**What to work on:** Begin at the line in the records that has "pose: elev=108.8 azim=246.6" and stop after the line that has "Dot at: (276, 304)". Rewrite those lines with every "dist" replaced by "distance" and nothing else changed, leaving out the pictures.

○ ○ ○ ○

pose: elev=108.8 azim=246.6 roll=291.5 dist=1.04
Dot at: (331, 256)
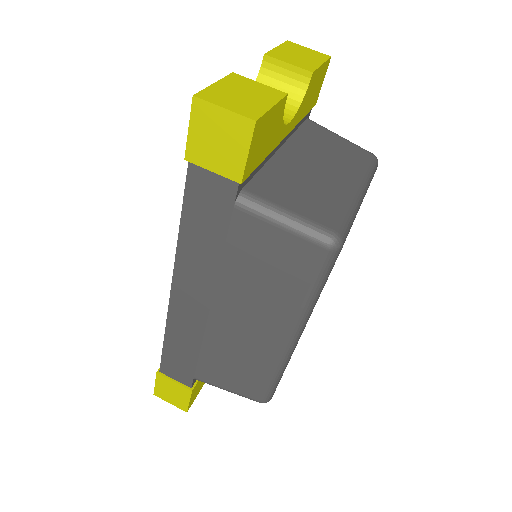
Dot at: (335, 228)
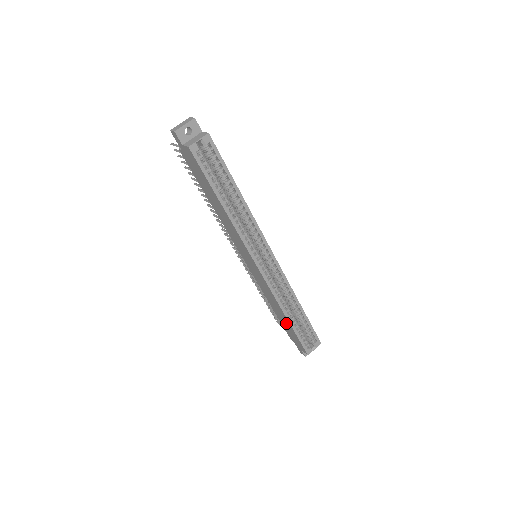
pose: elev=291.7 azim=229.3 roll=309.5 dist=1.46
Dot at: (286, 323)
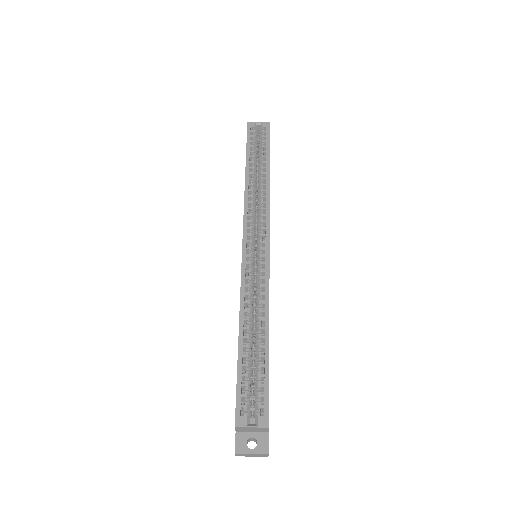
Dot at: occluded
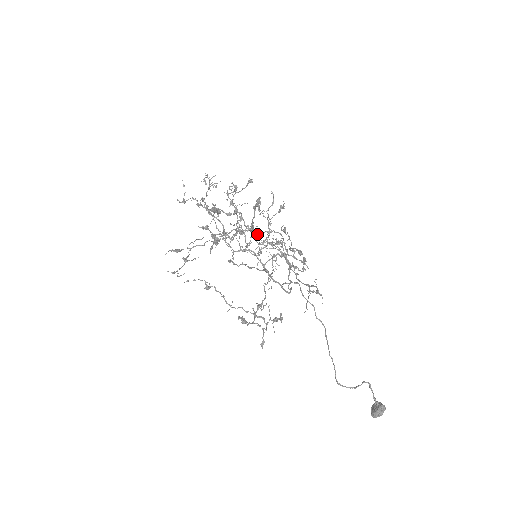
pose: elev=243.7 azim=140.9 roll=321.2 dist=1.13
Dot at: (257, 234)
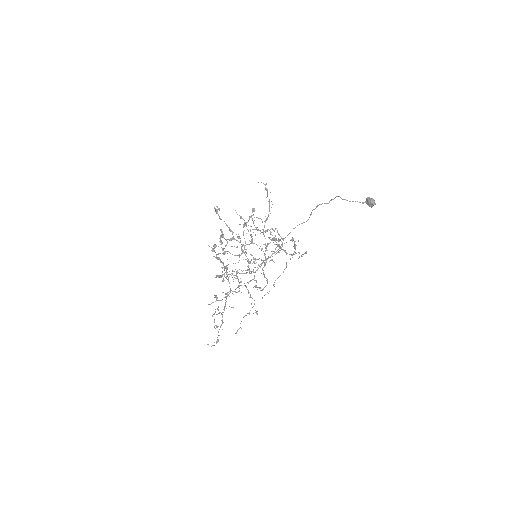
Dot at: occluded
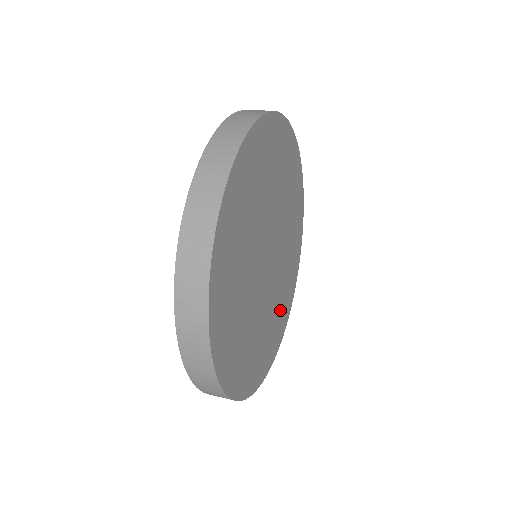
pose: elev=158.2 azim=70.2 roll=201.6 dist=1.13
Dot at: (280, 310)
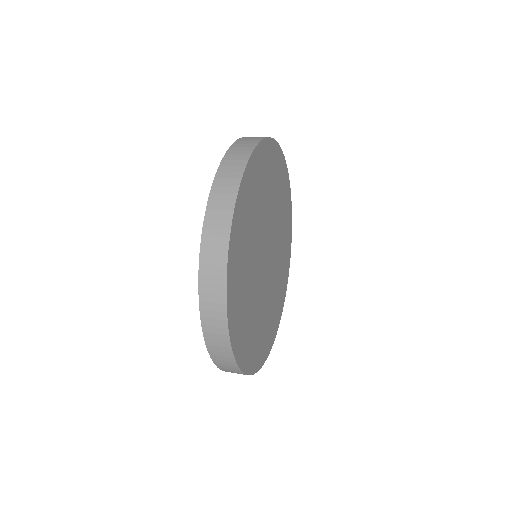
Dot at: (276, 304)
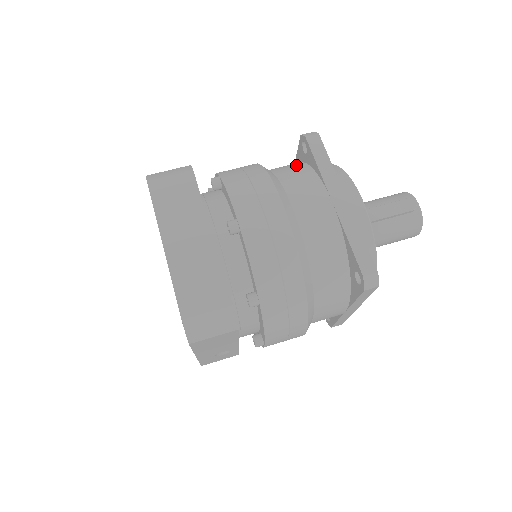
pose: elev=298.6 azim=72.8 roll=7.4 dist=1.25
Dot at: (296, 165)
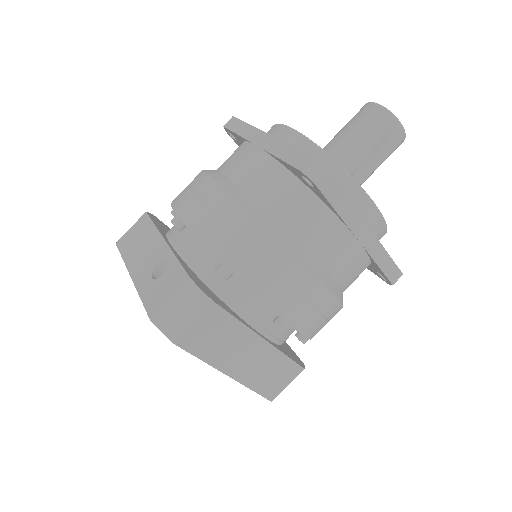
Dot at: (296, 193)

○ ○ ○ ○

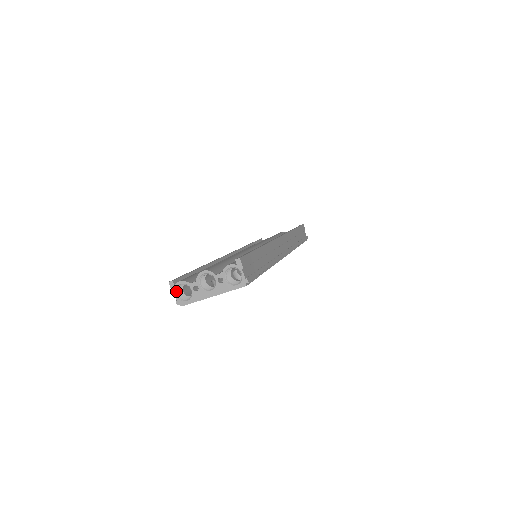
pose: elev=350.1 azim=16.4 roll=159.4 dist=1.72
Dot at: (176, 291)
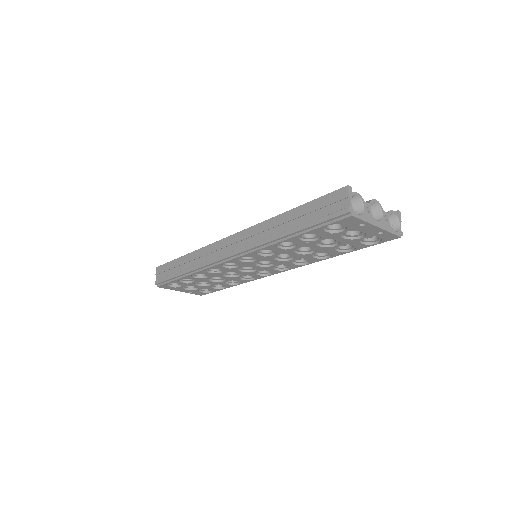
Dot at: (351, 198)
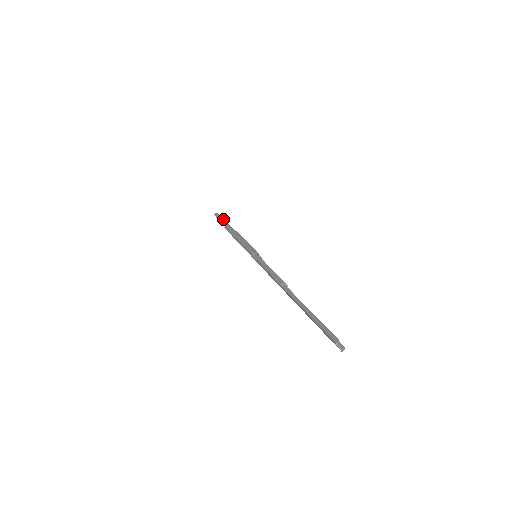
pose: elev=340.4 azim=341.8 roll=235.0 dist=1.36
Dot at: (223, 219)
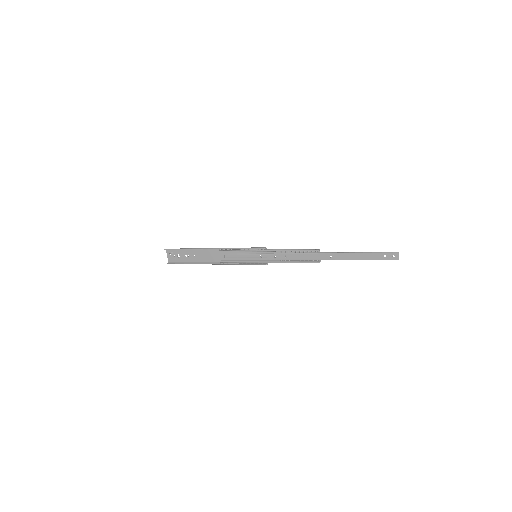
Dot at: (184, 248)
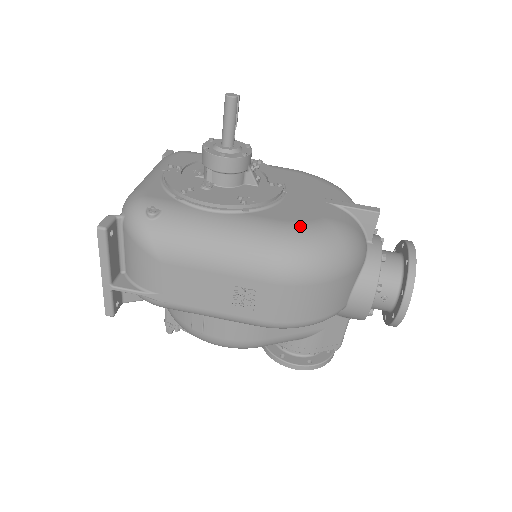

○ ○ ○ ○

**Result below:**
pose: elev=108.8 azim=246.6 roll=291.5 distance=1.04
Dot at: (331, 256)
Dot at: (335, 228)
pose: elev=291.7 azim=229.3 roll=309.5 distance=1.46
Dot at: (286, 323)
Dot at: occluded
pose: elev=243.7 azim=140.9 roll=321.2 distance=1.13
Dot at: (257, 234)
Dot at: occluded
pose: elev=158.2 azim=70.2 roll=201.6 distance=1.13
Dot at: (280, 310)
Dot at: (276, 304)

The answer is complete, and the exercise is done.